Required work »
Exclude the images, then return every line below exactly as written.

━━━━━ Input data ━━━━━

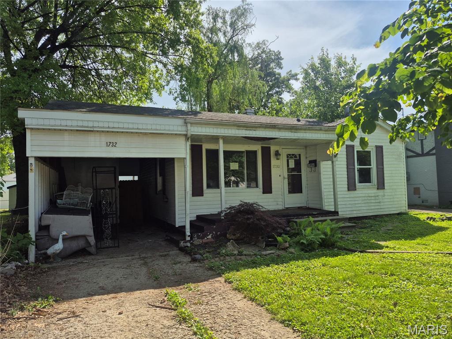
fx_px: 300
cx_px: 226
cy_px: 170
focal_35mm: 23
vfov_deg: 58.9
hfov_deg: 73.9
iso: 25
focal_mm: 5.4
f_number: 1.8
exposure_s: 1/3336
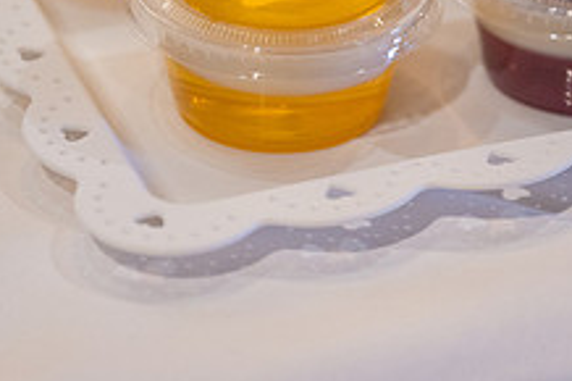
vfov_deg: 7.5
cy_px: -99
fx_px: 2874
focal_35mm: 181
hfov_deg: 11.3
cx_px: 467
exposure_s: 1/100
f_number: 2.8
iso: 800
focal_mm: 68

━━━━━

Output »
fx_px: 300
cx_px: 226
cy_px: 170
focal_35mm: 23
vfov_deg: 58.9
hfov_deg: 73.9
iso: 25
focal_mm: 5.4
f_number: 1.8
exposure_s: 1/3336
vfov_deg: 7.5
cy_px: -99
fx_px: 2874
focal_35mm: 181
hfov_deg: 11.3
cx_px: 467
exposure_s: 1/100
f_number: 2.8
iso: 800
focal_mm: 68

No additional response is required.